§ **과제 안내**
아래 줄을 하나도 빠짐없이 똑같이 출력해 주세요.

§ **데이터 내용**
::::::

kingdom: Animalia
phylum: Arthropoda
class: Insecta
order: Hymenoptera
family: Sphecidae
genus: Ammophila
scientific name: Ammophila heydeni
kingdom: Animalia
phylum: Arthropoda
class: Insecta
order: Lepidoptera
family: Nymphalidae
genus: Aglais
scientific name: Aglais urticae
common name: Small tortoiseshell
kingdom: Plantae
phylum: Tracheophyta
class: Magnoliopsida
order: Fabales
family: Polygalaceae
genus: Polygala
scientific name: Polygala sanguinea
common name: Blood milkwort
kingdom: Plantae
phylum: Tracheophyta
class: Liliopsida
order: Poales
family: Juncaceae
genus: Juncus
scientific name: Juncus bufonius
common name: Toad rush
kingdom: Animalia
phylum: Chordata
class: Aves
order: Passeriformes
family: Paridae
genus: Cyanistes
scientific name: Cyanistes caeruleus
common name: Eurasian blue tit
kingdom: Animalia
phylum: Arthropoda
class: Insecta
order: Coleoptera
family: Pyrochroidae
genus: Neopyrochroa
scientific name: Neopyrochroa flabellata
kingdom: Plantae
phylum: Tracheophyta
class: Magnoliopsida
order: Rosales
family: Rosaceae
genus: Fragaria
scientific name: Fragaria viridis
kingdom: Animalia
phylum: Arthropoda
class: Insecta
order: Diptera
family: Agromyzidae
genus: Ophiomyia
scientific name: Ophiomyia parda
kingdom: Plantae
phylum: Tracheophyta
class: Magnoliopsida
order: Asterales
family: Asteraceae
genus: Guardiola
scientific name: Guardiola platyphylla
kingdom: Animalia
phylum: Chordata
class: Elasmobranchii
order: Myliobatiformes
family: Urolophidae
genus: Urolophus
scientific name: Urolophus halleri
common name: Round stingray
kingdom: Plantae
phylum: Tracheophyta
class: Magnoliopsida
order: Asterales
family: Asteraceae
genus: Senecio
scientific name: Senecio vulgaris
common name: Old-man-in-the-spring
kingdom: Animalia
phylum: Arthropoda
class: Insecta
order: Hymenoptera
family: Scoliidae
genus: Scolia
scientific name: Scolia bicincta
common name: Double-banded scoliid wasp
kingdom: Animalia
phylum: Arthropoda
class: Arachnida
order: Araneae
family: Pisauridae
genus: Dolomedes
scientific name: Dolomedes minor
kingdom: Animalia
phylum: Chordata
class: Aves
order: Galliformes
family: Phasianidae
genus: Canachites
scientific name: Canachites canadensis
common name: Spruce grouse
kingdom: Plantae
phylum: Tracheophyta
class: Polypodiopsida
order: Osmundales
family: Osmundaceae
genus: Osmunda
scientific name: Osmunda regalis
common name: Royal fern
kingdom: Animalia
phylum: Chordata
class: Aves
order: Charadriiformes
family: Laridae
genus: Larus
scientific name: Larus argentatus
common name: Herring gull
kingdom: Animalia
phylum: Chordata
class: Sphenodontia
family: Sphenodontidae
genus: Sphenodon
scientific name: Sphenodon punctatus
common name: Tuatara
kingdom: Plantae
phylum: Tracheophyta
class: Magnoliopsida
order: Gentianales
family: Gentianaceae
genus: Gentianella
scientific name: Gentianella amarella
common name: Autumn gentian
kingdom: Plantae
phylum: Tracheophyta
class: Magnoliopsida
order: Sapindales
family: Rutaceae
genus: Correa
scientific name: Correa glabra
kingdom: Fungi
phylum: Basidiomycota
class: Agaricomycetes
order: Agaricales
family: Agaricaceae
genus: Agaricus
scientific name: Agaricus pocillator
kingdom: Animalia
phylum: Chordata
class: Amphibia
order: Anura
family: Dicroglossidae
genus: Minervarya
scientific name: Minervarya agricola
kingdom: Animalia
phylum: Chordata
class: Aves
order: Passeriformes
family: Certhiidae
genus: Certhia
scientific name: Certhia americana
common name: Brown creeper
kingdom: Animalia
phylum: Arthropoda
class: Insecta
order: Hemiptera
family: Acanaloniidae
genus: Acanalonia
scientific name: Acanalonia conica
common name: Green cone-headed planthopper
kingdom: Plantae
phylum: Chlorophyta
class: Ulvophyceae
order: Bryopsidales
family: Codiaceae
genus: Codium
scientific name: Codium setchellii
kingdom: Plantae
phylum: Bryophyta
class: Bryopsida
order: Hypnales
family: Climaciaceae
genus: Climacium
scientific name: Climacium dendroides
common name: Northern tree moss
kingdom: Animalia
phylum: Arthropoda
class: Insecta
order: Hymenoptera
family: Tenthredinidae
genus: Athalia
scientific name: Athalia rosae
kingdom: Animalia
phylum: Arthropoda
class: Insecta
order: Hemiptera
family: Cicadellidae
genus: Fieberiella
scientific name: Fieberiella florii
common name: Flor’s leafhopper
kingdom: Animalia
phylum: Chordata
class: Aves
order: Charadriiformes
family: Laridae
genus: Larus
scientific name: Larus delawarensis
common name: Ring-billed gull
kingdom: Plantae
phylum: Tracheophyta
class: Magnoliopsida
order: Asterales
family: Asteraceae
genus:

::::::

§ **아래 결과**
kingdom: Animalia
phylum: Arthropoda
class: Insecta
order: Hymenoptera
family: Sphecidae
genus: Ammophila
scientific name: Ammophila heydeni
kingdom: Animalia
phylum: Arthropoda
class: Insecta
order: Lepidoptera
family: Nymphalidae
genus: Aglais
scientific name: Aglais urticae
common name: Small tortoiseshell
kingdom: Plantae
phylum: Tracheophyta
class: Magnoliopsida
order: Fabales
family: Polygalaceae
genus: Polygala
scientific name: Polygala sanguinea
common name: Blood milkwort
kingdom: Plantae
phylum: Tracheophyta
class: Liliopsida
order: Poales
family: Juncaceae
genus: Juncus
scientific name: Juncus bufonius
common name: Toad rush
kingdom: Animalia
phylum: Chordata
class: Aves
order: Passeriformes
family: Paridae
genus: Cyanistes
scientific name: Cyanistes caeruleus
common name: Eurasian blue tit
kingdom: Animalia
phylum: Arthropoda
class: Insecta
order: Coleoptera
family: Pyrochroidae
genus: Neopyrochroa
scientific name: Neopyrochroa flabellata
kingdom: Plantae
phylum: Tracheophyta
class: Magnoliopsida
order: Rosales
family: Rosaceae
genus: Fragaria
scientific name: Fragaria viridis
kingdom: Animalia
phylum: Arthropoda
class: Insecta
order: Diptera
family: Agromyzidae
genus: Ophiomyia
scientific name: Ophiomyia parda
kingdom: Plantae
phylum: Tracheophyta
class: Magnoliopsida
order: Asterales
family: Asteraceae
genus: Guardiola
scientific name: Guardiola platyphylla
kingdom: Animalia
phylum: Chordata
class: Elasmobranchii
order: Myliobatiformes
family: Urolophidae
genus: Urolophus
scientific name: Urolophus halleri
common name: Round stingray
kingdom: Plantae
phylum: Tracheophyta
class: Magnoliopsida
order: Asterales
family: Asteraceae
genus: Senecio
scientific name: Senecio vulgaris
common name: Old-man-in-the-spring
kingdom: Animalia
phylum: Arthropoda
class: Insecta
order: Hymenoptera
family: Scoliidae
genus: Scolia
scientific name: Scolia bicincta
common name: Double-banded scoliid wasp
kingdom: Animalia
phylum: Arthropoda
class: Arachnida
order: Araneae
family: Pisauridae
genus: Dolomedes
scientific name: Dolomedes minor
kingdom: Animalia
phylum: Chordata
class: Aves
order: Galliformes
family: Phasianidae
genus: Canachites
scientific name: Canachites canadensis
common name: Spruce grouse
kingdom: Plantae
phylum: Tracheophyta
class: Polypodiopsida
order: Osmundales
family: Osmundaceae
genus: Osmunda
scientific name: Osmunda regalis
common name: Royal fern
kingdom: Animalia
phylum: Chordata
class: Aves
order: Charadriiformes
family: Laridae
genus: Larus
scientific name: Larus argentatus
common name: Herring gull
kingdom: Animalia
phylum: Chordata
class: Sphenodontia
family: Sphenodontidae
genus: Sphenodon
scientific name: Sphenodon punctatus
common name: Tuatara
kingdom: Plantae
phylum: Tracheophyta
class: Magnoliopsida
order: Gentianales
family: Gentianaceae
genus: Gentianella
scientific name: Gentianella amarella
common name: Autumn gentian
kingdom: Plantae
phylum: Tracheophyta
class: Magnoliopsida
order: Sapindales
family: Rutaceae
genus: Correa
scientific name: Correa glabra
kingdom: Fungi
phylum: Basidiomycota
class: Agaricomycetes
order: Agaricales
family: Agaricaceae
genus: Agaricus
scientific name: Agaricus pocillator
kingdom: Animalia
phylum: Chordata
class: Amphibia
order: Anura
family: Dicroglossidae
genus: Minervarya
scientific name: Minervarya agricola
kingdom: Animalia
phylum: Chordata
class: Aves
order: Passeriformes
family: Certhiidae
genus: Certhia
scientific name: Certhia americana
common name: Brown creeper
kingdom: Animalia
phylum: Arthropoda
class: Insecta
order: Hemiptera
family: Acanaloniidae
genus: Acanalonia
scientific name: Acanalonia conica
common name: Green cone-headed planthopper
kingdom: Plantae
phylum: Chlorophyta
class: Ulvophyceae
order: Bryopsidales
family: Codiaceae
genus: Codium
scientific name: Codium setchellii
kingdom: Plantae
phylum: Bryophyta
class: Bryopsida
order: Hypnales
family: Climaciaceae
genus: Climacium
scientific name: Climacium dendroides
common name: Northern tree moss
kingdom: Animalia
phylum: Arthropoda
class: Insecta
order: Hymenoptera
family: Tenthredinidae
genus: Athalia
scientific name: Athalia rosae
kingdom: Animalia
phylum: Arthropoda
class: Insecta
order: Hemiptera
family: Cicadellidae
genus: Fieberiella
scientific name: Fieberiella florii
common name: Flor’s leafhopper
kingdom: Animalia
phylum: Chordata
class: Aves
order: Charadriiformes
family: Laridae
genus: Larus
scientific name: Larus delawarensis
common name: Ring-billed gull
kingdom: Plantae
phylum: Tracheophyta
class: Magnoliopsida
order: Asterales
family: Asteraceae
genus:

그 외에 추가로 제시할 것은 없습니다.